_DATASET_
________________________________________

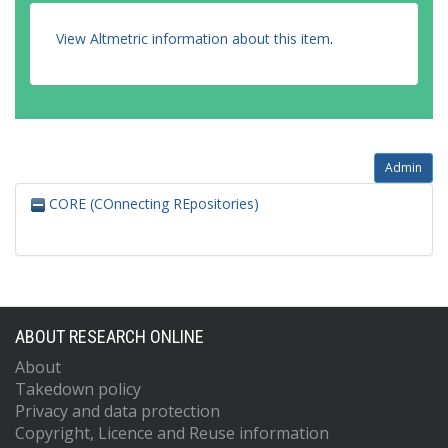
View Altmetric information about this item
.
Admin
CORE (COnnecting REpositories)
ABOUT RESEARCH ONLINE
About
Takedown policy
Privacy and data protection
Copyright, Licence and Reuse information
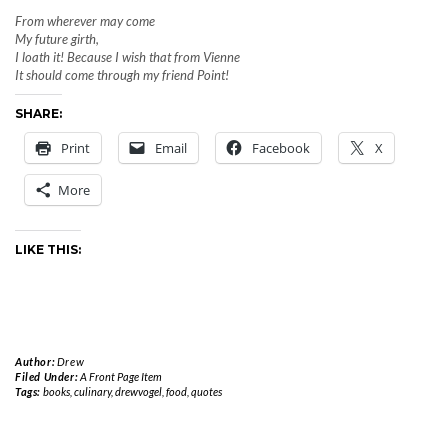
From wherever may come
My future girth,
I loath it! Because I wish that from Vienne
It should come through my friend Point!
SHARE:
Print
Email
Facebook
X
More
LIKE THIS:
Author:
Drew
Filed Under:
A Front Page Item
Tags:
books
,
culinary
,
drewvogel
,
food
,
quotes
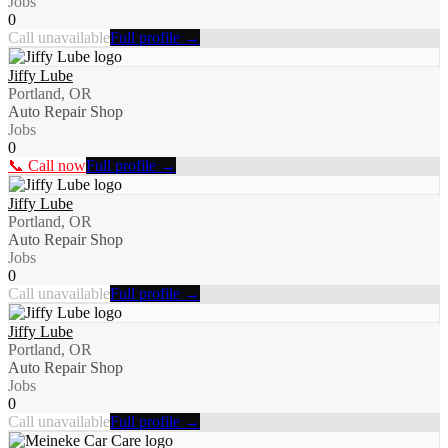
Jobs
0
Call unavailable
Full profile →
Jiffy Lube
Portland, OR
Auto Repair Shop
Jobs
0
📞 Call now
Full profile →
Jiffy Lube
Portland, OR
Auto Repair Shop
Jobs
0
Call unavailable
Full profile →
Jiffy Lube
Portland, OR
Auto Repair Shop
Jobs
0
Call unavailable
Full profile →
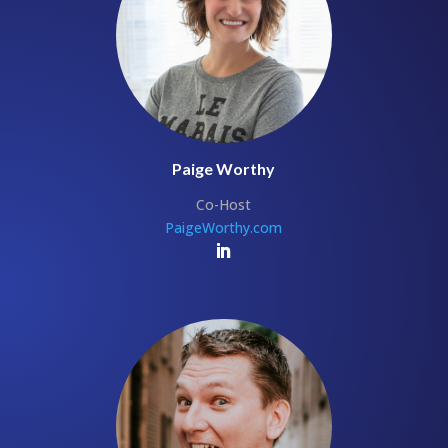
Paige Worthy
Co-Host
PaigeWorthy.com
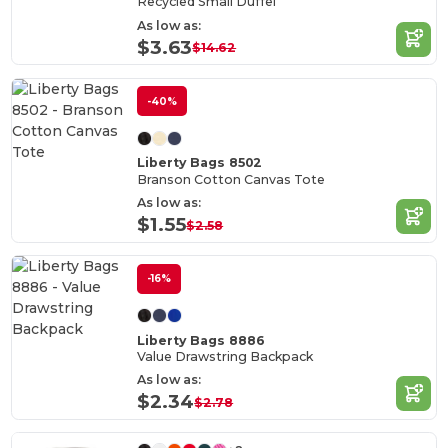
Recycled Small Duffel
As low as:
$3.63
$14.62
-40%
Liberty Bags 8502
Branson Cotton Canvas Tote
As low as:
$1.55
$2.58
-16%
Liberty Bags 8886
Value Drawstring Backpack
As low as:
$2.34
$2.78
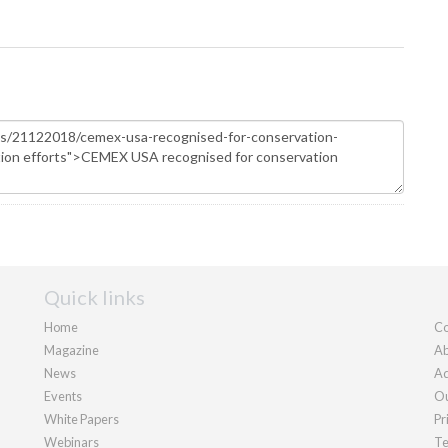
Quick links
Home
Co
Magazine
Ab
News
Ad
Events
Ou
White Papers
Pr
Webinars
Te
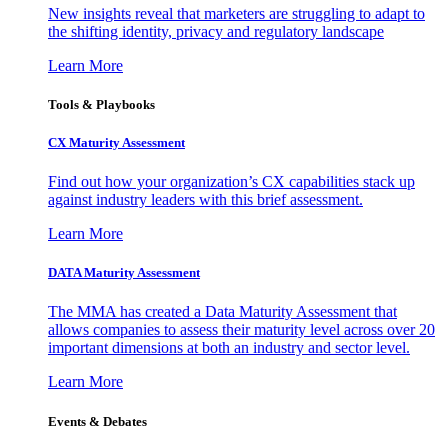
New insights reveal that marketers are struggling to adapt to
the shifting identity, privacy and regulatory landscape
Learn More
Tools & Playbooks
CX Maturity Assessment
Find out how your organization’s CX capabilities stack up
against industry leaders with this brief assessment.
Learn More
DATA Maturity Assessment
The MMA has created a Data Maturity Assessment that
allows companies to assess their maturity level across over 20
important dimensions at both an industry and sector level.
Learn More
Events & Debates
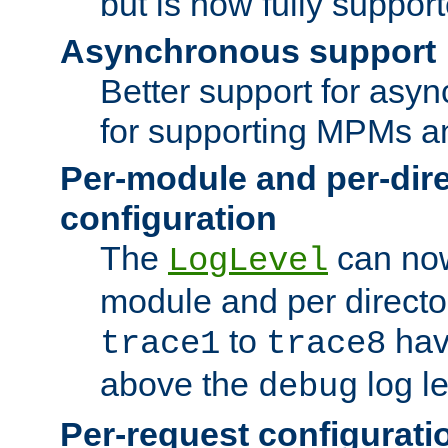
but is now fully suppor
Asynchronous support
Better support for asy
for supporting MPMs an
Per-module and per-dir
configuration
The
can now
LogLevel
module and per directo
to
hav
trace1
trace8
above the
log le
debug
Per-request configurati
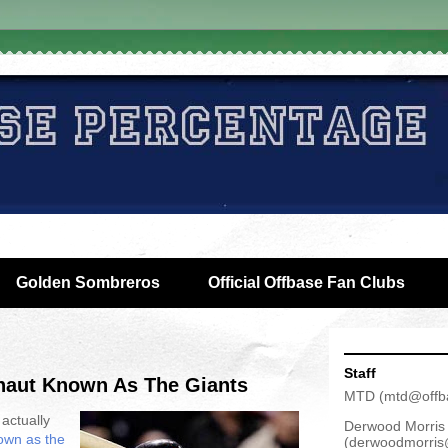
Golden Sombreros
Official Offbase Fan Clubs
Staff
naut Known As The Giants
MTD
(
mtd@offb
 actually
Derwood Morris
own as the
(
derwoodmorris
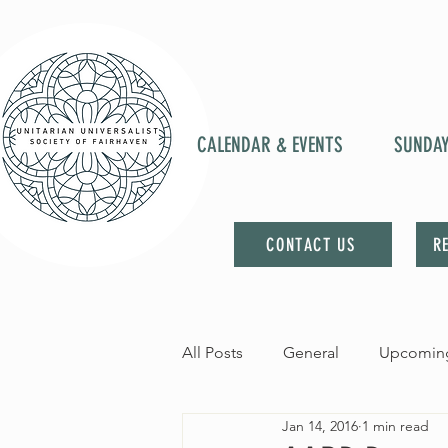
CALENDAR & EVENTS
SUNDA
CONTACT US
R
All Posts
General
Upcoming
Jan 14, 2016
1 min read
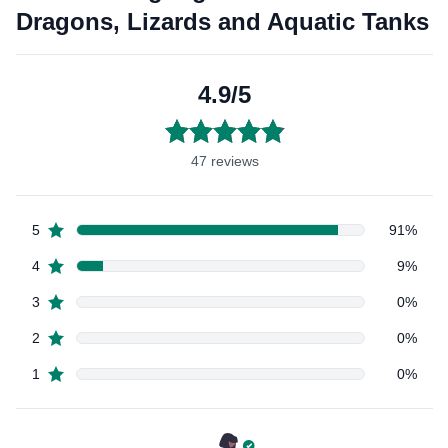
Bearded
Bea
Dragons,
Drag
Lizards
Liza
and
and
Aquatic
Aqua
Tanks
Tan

________________________________________

Please find every line in the records that contains the word "Liberty", and copy it out.

Liberty Bags 8502
Liberty Bags 8886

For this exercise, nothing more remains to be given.